Figure 3 : Ce que Mr Ruhnau ne pouvait pas voir : la chute du dollars La fin de l'histoire M. Ruhnau avait également raison et tort. Ses anticipations étaient exactes. Si le dollar s'apprécia pendant un mois, l'année suivant la commande des Boeing fut marquée par un fort recul de la devise US contre le DM. Plus qu'un recul, il s'agit alors d'une vraie chute. En Janvier 1986, lorsque le paiement fut dû à Boeing, le taux au comptant était tombé à DM2.3 / $ par rapport aux DM3.2 /$ l'année précédente (voir Figure 3). Cette évolution du taux de change était donc de nature à favoriser clairement Lufthansa. La mauvaise nouvelle fut en revanche que la couverture du taux de change sur les 250,000,000 de dollar US impliquait un décaissement de DM1.375 milliards, soit DM225,000,000 en de ce qui aurait été décaissé en l'absence de toute couverture! C'est également DM129,000,000 de plus que ce que l'option de couverture de change aurait coûté en définitive.
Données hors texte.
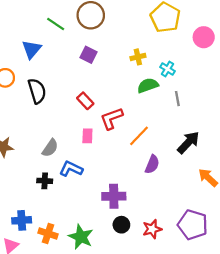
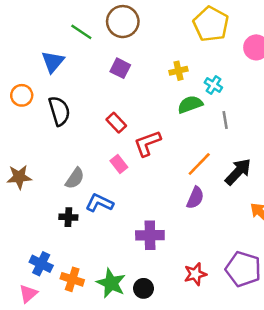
pink rectangle: (87, 136) -> (119, 164), turned -40
orange line: (139, 136) -> (199, 164), moved
blue cross: (22, 220) -> (41, 264), turned 30
black circle: (121, 225) -> (143, 288), moved

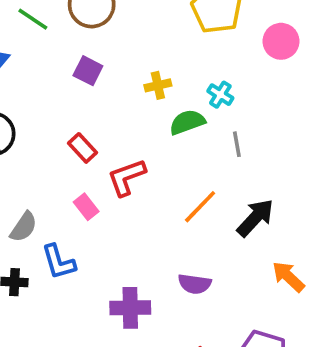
yellow cross: (178, 71) -> (158, 85), moved
purple semicircle: (195, 198) -> (195, 284), moved, turned 75
blue L-shape: (99, 203) -> (59, 262), turned -132

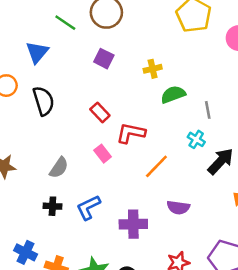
cyan cross: (220, 95) -> (196, 139), moved
red L-shape: (127, 177) -> (131, 133), turned 32
orange line: (200, 207) -> (156, 166), moved
blue L-shape: (59, 262) -> (88, 207), moved, turned 80

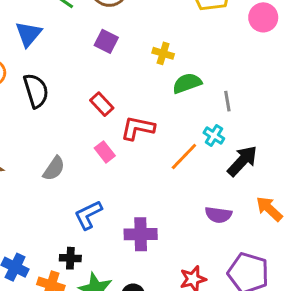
yellow cross: (153, 69) -> (163, 53), turned 30
orange line: (156, 166) -> (184, 156), moved
black cross: (52, 206) -> (70, 258), moved
purple semicircle: (178, 207) -> (218, 215), moved

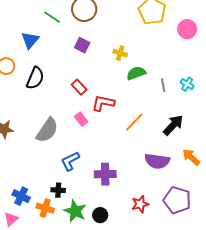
black semicircle: (36, 91) -> (35, 78), turned 40
cyan cross: (214, 136) -> (187, 84), moved
gray semicircle: (54, 168) -> (47, 130), size x1.5
purple semicircle: (218, 215) -> (157, 161), size x1.4

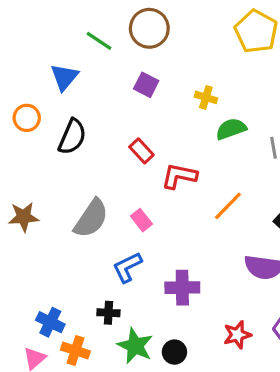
pink rectangle: (81, 119) -> (141, 220), moved
orange cross: (45, 208) -> (75, 350), moved

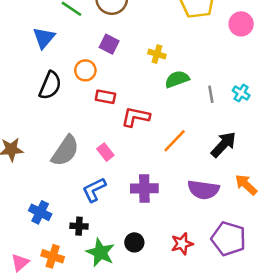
orange circle: (27, 118) -> (85, 70), moved
red rectangle: (141, 151) -> (105, 97), turned -36
purple cross: (182, 288) -> (144, 188), moved
blue cross: (50, 322) -> (40, 212), moved
black circle: (174, 352) -> (134, 242), moved

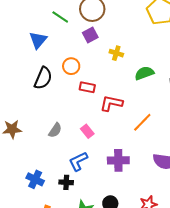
purple square: (109, 44) -> (90, 35), moved, turned 35
yellow cross: (157, 54) -> (116, 53), moved
gray semicircle: (65, 151) -> (55, 130), size x0.6
black cross: (79, 226) -> (66, 182), moved

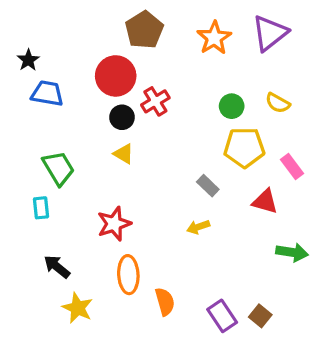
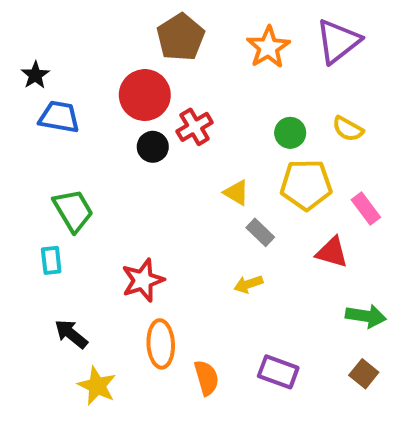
yellow triangle: (124, 154) -> (236, 193), moved
purple rectangle: (222, 316) -> (278, 372), moved, turned -36
brown square: (260, 316) -> (364, 374), moved

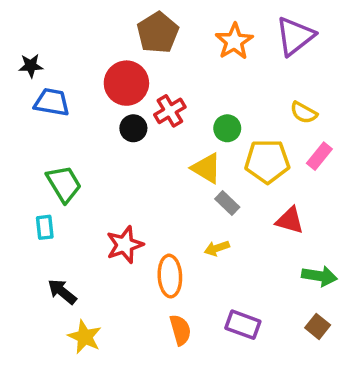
black star: (35, 75) -> (31, 66), turned 30
green circle: (290, 133) -> (227, 128), moved
yellow triangle: (236, 193) -> (206, 168), size x1.4
pink rectangle: (366, 209) -> (319, 156), moved, turned 76
orange ellipse: (161, 344) -> (170, 276), moved

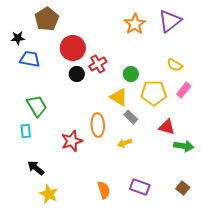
brown pentagon: (158, 33) -> (47, 19), moved
orange ellipse: (170, 276) -> (98, 125), moved
green arrow: (319, 276) -> (184, 146), moved

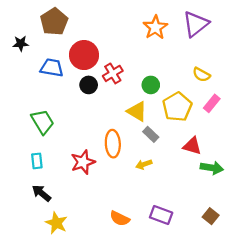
blue trapezoid: (30, 59) -> (52, 68), moved
yellow pentagon: (154, 93) -> (177, 107), turned -30
cyan rectangle: (26, 131) -> (37, 161), moved
orange semicircle: (104, 190) -> (120, 218), turned 132

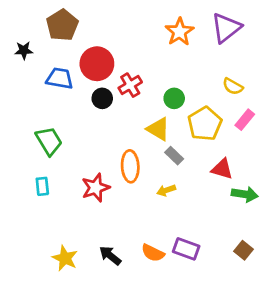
black arrow: (41, 193) -> (110, 256), moved
orange semicircle: (120, 218) -> (153, 253), moved

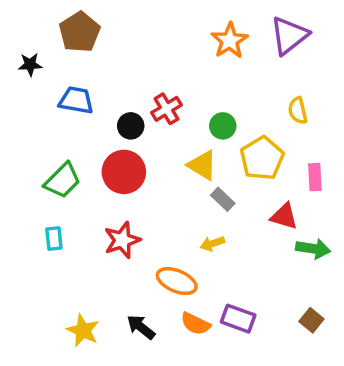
red circle: (97, 64) -> (124, 172), moved
yellow semicircle: (233, 86) -> (298, 111), turned 48
pink rectangle: (245, 120) -> (315, 177), moved, turned -42
green trapezoid: (49, 141) -> (62, 180), turned 76
orange ellipse: (130, 166) -> (177, 281), moved, turned -64

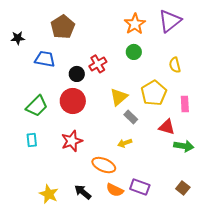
brown pentagon: (80, 32) -> (63, 27), moved
green circle: (223, 126) -> (134, 52), moved
yellow triangle: (202, 165) -> (119, 97), turned 48

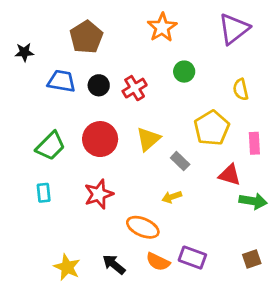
orange star: (135, 24) -> (162, 27), moved
black circle: (77, 74) -> (99, 85), moved
yellow triangle: (119, 97) -> (148, 139), moved
brown square: (183, 188) -> (252, 259), turned 32

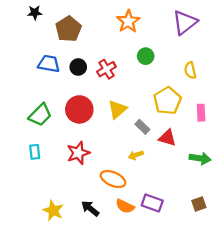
black star: (24, 52) -> (35, 13), moved
red triangle: (230, 175) -> (167, 138), moved

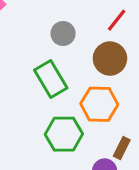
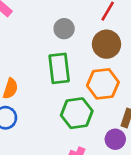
green rectangle: (51, 79) -> (59, 68), turned 32

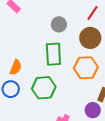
green hexagon: (77, 113) -> (44, 88), moved

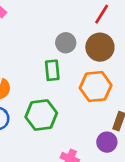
gray circle: (59, 24) -> (66, 43), moved
green rectangle: (53, 54) -> (52, 70), size x0.7

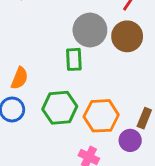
gray circle: (66, 43) -> (90, 30), size x1.5
orange hexagon: (96, 87) -> (101, 116), moved

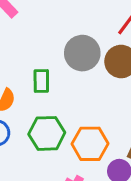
green rectangle: (74, 59) -> (41, 81), moved

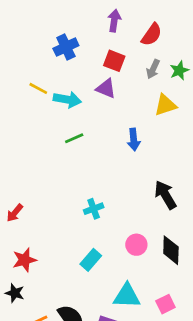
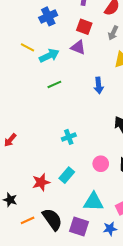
cyan arrow: (67, 100) -> (49, 56), turned -36
red star: (24, 260) -> (41, 182), moved

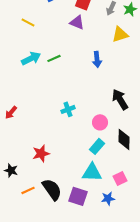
cyan arrow: (49, 56) -> (31, 58), moved
pink circle: (101, 164) -> (100, 122), moved
cyan rectangle: (67, 175) -> (97, 146), moved

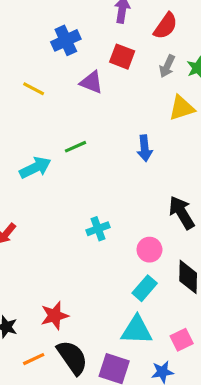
purple triangle: (77, 22) -> (92, 82), moved
cyan arrow: (31, 58) -> (35, 168), moved
red star: (41, 153) -> (55, 316), moved

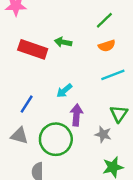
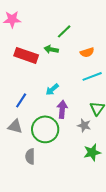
green line: (104, 20) -> (64, 31), moved

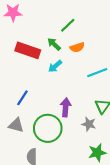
green arrow: (51, 49) -> (54, 44), turned 32
orange semicircle: (87, 52) -> (77, 47), moved
cyan arrow: (52, 89) -> (55, 66), moved

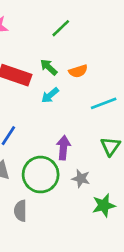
green line: (68, 25) -> (61, 28), moved
gray star: (89, 124) -> (81, 179), moved

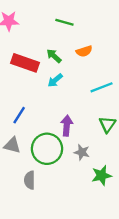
green line: (61, 28) -> (64, 22), turned 60
orange semicircle: (78, 71) -> (84, 51), moved

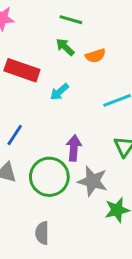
green arrow: (54, 56) -> (65, 47), moved
gray star: (82, 152) -> (93, 181), size x1.5
gray semicircle: (30, 180) -> (42, 233), moved

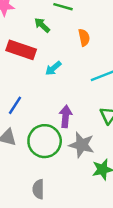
green arrow: (65, 47) -> (42, 25), moved
orange semicircle: (95, 56) -> (84, 38), turned -84

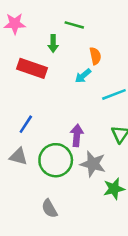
green arrow: (42, 25) -> (53, 44), turned -133
cyan arrow: (53, 68) -> (83, 76), moved
gray semicircle: (38, 189) -> (49, 209), turned -30

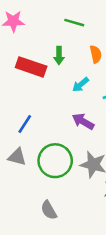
green arrow: (53, 44) -> (59, 56), moved
cyan arrow: (83, 76) -> (81, 85), moved
purple arrow: (77, 135) -> (83, 121), moved, turned -65

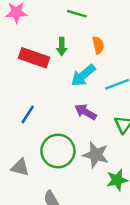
cyan arrow: (81, 85) -> (83, 75), size x1.5
gray triangle: (17, 157) -> (20, 167), moved

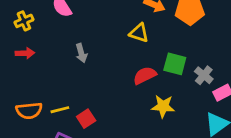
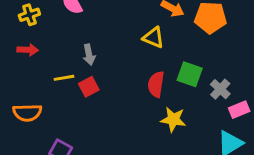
red semicircle: (145, 75) -> (156, 84), turned -60
yellow line: (60, 110) -> (64, 78), moved
red square: (86, 119) -> (89, 87), moved

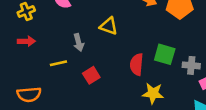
yellow triangle: (153, 38) -> (109, 26), moved
red square: (89, 87) -> (91, 75), moved
gray cross: (220, 89) -> (191, 65), turned -35

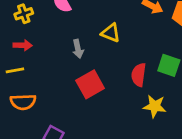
yellow line: (58, 63) -> (15, 70), moved
red square: (91, 75) -> (90, 84), size x1.5

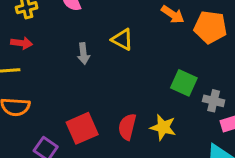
red semicircle: (139, 75) -> (127, 127), moved
red square: (90, 84) -> (82, 128), moved

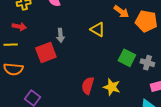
yellow triangle: (122, 39) -> (98, 29), moved
gray cross: (214, 101) -> (147, 63), moved
red square: (82, 128) -> (46, 52), moved

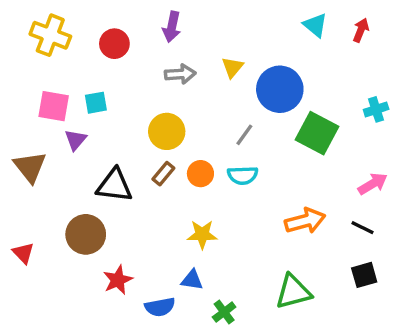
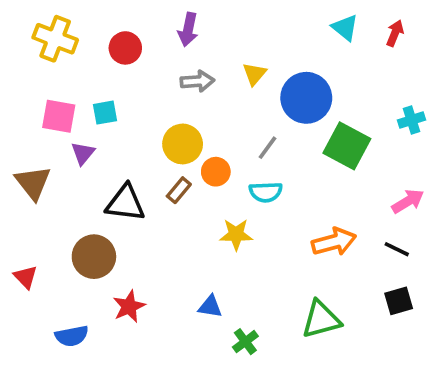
orange circle: (200, 174) -> (216, 172), moved
yellow star: (202, 234) -> (236, 234), moved
blue semicircle: (160, 307) -> (72, 336), moved

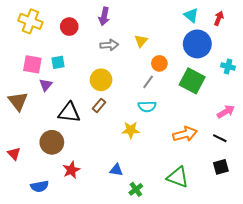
blue circle: (306, 98) -> (197, 44), moved
cyan cross: (412, 120) -> (228, 66), turned 32
orange circle: (216, 172) -> (159, 63), moved
green triangle: (321, 319) -> (178, 177), turned 35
Le coût total pour l'obtention des 500 millions de dollars pour chacune des alternatives en retenant le taux de change spot à la maturité de DM2.3 / $ aurait été: Alternative Taux de change de référence Coût total en milliards de DM 1 : Absence de couverture DM 2,3 / $ 1,15 2 : Couverture totale DM 3,2 / $ 1,6 3 : Couverture partielle (50%) 1/2 (DM2.3) + 2 (DM3.2) 1,375 4 :Put sur le DM DM 3,2 / $ 1,246 Les rivaux politiques de Mr Runhnau, à l'intérieur comme à l'extérieur de Lufthansa, firent part de leur mécontentement. Ruhnau fut accusé de négligence et de spéculer avec l'argent de Lufthansa. Paradoxalement, l'accusation de spéculation reposait sur la couverture par les contrat à terme et non sur la fraction du contrat laissée sans aucune couverture pendant une année.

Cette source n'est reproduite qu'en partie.